Мужчину и женщину, в конце концов, кто-то когда-то сравнил с собакой и
кошкой. Подобно кошке, женщина любит не столько мужа, сколько дом,
который видит в нем. И она всегда будет верна только дому, его благу,
и жертвовать всем – и требовать жертв – во имя дома. Любовь мужчины –
верность пса. С тем, кого он считает его человеком, пес пойдет куда
угодно – без крыши над головой, без куска хлеба в кармане.
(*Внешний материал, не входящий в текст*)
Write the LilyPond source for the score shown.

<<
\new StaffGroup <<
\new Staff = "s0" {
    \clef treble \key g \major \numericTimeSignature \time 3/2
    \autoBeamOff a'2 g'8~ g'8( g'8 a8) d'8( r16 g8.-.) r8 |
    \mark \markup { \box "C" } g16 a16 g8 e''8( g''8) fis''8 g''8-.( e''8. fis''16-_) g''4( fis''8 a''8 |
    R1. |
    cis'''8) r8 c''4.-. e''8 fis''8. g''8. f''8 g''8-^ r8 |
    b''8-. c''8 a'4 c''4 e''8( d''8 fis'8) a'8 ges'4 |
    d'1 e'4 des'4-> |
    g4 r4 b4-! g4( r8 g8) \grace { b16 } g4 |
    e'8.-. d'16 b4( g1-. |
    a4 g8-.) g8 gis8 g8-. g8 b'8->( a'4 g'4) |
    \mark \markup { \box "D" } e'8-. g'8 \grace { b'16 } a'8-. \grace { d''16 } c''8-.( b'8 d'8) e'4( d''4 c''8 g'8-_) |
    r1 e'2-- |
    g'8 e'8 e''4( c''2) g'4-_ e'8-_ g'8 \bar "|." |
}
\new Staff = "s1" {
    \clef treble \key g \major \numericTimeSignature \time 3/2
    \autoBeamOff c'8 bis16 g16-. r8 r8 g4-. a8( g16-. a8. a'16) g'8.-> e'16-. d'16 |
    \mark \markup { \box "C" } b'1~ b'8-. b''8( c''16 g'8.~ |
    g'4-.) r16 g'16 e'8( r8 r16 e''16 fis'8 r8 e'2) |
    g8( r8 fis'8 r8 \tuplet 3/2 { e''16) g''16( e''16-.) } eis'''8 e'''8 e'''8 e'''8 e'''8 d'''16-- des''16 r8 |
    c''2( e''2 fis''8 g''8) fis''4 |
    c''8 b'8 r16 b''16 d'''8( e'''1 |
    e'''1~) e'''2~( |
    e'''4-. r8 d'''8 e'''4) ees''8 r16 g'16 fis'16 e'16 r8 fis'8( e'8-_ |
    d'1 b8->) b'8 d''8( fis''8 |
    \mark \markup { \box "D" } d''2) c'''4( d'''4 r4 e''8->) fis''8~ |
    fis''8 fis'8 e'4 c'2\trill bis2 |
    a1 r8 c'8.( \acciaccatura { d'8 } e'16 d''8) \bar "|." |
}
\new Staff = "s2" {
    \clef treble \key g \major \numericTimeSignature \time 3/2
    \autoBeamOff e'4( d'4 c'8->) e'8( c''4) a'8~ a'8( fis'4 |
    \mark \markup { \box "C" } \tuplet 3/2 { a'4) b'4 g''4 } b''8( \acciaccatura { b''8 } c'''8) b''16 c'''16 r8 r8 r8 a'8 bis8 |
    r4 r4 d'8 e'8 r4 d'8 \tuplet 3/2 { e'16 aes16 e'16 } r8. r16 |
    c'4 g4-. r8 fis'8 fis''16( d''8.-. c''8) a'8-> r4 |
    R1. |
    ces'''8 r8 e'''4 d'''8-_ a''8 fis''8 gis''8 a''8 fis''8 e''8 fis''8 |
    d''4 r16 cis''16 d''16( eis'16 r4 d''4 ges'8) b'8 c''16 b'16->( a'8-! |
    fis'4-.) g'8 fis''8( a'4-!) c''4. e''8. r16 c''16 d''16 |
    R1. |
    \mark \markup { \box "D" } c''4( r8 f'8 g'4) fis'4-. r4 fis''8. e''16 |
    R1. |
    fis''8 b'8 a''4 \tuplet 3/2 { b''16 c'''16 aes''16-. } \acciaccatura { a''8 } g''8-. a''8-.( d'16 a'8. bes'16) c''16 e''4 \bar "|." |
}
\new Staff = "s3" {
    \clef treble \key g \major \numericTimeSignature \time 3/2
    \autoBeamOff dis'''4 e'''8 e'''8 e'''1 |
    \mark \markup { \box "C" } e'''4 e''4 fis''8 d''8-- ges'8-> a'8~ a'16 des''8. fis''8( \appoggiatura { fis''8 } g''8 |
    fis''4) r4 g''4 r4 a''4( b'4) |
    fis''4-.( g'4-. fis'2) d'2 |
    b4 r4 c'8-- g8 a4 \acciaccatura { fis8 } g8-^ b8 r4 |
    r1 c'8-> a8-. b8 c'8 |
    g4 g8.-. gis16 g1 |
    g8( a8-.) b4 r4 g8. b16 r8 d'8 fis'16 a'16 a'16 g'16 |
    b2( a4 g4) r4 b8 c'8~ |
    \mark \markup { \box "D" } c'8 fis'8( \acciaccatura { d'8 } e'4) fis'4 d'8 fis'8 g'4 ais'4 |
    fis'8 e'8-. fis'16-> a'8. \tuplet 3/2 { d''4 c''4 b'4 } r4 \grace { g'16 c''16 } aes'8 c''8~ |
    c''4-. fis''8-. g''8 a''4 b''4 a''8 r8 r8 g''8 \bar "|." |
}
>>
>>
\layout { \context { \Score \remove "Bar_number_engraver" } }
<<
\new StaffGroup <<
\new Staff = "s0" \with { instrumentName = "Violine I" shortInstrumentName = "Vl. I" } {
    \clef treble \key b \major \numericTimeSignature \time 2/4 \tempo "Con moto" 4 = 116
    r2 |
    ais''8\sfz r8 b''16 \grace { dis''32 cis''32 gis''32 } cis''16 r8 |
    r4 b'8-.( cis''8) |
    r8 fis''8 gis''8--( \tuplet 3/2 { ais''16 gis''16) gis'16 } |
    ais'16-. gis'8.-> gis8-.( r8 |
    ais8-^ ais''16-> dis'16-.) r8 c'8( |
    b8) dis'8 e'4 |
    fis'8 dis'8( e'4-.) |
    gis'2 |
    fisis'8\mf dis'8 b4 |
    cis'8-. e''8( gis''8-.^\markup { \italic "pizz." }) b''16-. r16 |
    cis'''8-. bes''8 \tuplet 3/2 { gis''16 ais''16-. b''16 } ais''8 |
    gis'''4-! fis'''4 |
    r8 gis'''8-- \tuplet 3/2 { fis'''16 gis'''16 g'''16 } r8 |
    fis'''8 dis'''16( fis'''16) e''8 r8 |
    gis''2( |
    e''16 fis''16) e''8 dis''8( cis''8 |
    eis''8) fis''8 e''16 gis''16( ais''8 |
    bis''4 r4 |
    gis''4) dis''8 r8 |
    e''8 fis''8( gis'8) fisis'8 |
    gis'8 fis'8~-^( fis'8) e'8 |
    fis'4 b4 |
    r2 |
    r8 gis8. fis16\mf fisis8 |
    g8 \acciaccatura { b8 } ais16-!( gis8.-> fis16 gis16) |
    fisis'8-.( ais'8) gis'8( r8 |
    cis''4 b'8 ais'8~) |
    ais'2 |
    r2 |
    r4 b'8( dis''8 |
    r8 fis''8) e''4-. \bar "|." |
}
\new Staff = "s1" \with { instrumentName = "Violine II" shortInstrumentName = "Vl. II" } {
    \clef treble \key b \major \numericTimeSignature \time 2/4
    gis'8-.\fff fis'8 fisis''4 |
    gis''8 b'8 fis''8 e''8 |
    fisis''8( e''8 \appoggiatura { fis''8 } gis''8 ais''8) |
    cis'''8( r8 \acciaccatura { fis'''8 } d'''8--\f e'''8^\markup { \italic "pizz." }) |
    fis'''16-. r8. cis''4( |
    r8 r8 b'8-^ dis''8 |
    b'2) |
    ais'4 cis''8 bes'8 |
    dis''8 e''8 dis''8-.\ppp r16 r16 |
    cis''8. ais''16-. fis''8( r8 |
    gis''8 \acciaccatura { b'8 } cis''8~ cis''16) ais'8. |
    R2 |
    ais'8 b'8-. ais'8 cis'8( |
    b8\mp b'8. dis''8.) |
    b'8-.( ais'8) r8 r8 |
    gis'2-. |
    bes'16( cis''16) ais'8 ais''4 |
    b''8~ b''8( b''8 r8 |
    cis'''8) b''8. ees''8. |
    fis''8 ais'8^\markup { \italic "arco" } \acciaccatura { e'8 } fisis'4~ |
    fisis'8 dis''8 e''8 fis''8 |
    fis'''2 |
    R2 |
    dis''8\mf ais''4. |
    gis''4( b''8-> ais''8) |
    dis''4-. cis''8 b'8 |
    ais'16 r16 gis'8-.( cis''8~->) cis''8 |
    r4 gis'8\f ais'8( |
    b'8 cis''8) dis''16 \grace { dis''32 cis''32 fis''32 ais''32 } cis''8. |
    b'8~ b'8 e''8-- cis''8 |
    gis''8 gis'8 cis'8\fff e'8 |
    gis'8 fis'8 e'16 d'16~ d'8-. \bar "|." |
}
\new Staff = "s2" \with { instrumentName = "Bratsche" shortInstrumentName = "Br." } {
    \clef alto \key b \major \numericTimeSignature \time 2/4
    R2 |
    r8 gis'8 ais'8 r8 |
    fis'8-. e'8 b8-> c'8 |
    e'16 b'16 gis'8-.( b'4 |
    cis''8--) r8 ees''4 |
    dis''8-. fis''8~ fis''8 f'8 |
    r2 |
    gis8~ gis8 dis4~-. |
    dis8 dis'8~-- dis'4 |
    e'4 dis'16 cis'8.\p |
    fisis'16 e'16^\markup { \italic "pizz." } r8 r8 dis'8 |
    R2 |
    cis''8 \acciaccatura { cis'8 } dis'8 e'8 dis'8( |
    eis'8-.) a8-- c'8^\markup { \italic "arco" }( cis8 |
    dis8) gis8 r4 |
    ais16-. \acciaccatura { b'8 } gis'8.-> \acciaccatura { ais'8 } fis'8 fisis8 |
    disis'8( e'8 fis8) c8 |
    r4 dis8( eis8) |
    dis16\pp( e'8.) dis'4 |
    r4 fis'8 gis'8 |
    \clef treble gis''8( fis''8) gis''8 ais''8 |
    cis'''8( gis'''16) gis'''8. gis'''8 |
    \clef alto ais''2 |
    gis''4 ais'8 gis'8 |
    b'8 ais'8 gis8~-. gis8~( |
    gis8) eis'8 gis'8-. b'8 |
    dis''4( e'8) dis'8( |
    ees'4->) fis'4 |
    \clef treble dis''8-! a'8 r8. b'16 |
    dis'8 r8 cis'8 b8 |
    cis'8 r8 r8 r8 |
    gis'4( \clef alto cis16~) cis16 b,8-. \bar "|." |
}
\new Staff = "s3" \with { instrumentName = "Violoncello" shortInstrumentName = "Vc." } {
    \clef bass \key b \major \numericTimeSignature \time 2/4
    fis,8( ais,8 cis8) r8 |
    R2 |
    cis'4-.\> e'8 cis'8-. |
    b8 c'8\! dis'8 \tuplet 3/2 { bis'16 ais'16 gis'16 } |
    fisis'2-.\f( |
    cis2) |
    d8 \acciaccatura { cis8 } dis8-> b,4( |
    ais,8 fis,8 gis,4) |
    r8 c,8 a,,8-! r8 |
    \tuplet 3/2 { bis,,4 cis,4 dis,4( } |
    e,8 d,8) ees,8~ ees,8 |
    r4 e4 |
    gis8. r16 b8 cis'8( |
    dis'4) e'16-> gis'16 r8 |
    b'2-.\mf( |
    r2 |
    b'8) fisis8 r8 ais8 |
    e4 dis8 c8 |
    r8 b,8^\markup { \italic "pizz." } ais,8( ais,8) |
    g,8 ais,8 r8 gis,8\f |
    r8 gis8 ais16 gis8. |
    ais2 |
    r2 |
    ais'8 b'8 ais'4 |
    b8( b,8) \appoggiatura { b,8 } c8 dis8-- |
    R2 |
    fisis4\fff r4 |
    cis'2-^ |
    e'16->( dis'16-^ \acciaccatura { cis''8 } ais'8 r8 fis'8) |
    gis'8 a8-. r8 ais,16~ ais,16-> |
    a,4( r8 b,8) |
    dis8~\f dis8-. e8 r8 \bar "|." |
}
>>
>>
Потому что
это – его человек.
Любить женщину – видеть себя в ее глазах, любить мужчину – смотреть в
одну сторону…
Твой Лионель может даже жениться и наделать толпу белобрысых детишек,
но он никогда не покинет тебя. Он уже до самой смерти своей отравлен.
Потому что самый страшный и сладкий яд – свобода остаться собой.
Любовь к мужчине – это яд свободы, мой мальчик…
Что-то я много болтаю сегодня. Много болтаю и мало пью. А все
молодость, которая сидит передо мной, благодарно сияя глазами, и
впереди у нее тысячи не выбранных мною дорог. Я никогда не стану
выбирать их за тебя, хотя мог бы, имел бы право и цель. Мог бы – но не
стану. Не хочу. Ты это заслужил.
А что до остального…Пожалуй, ты прав: кардинал Сильвестр был бы очень
изумлен и разгневан, проведав о грехе мужеложества, что лежит на тебе.
Но я ему не скажу. Обещаю. Я умею хранить тайны, мой мальчик, он ведь
до сих пор не знает о том, что пережил когда-то я сам. А я в то время
даже сан уже принял. Но я молчу уже долгие годы, и кардинал уверен,
что я праведник, радетель государства и вообще почти что святой. Не
буду его разочаровывать, пусть искренне верит, что я благословен
свыше. А тебе я скажу, Анри, - благословен тот, кто не боится -
любить, ненавидеть, молчать или говорить. Если верно то, что трусость
– самый страшный из грехов, то самая страшная из трусостей – лицемерие
перед самим собой.
Любишь Савиньяка – люби. И пусть ни люди, ни правила не остановят
тебя. Ненавидишь Алву – ненавидь. Только никогда не забывай, что
ненависть проходит, а любовь пребудет вовеки. Держи голову холодной,
взгляд бесстрастным и тогда сможешь подарить себе самое ценное –
оставить свое сердце чистым и живым. Не бойся боли, не слушай льстецов
и глупцов.
А теперь улыбнись мне, как улыбался в детстве, если я наезжал в гости
домой. Улыбнись – и помолчи, мне все же нужно закончить это письмо…
А ты пей, мой мальчик, пей.. Это наша, вишневая. Из Дорака.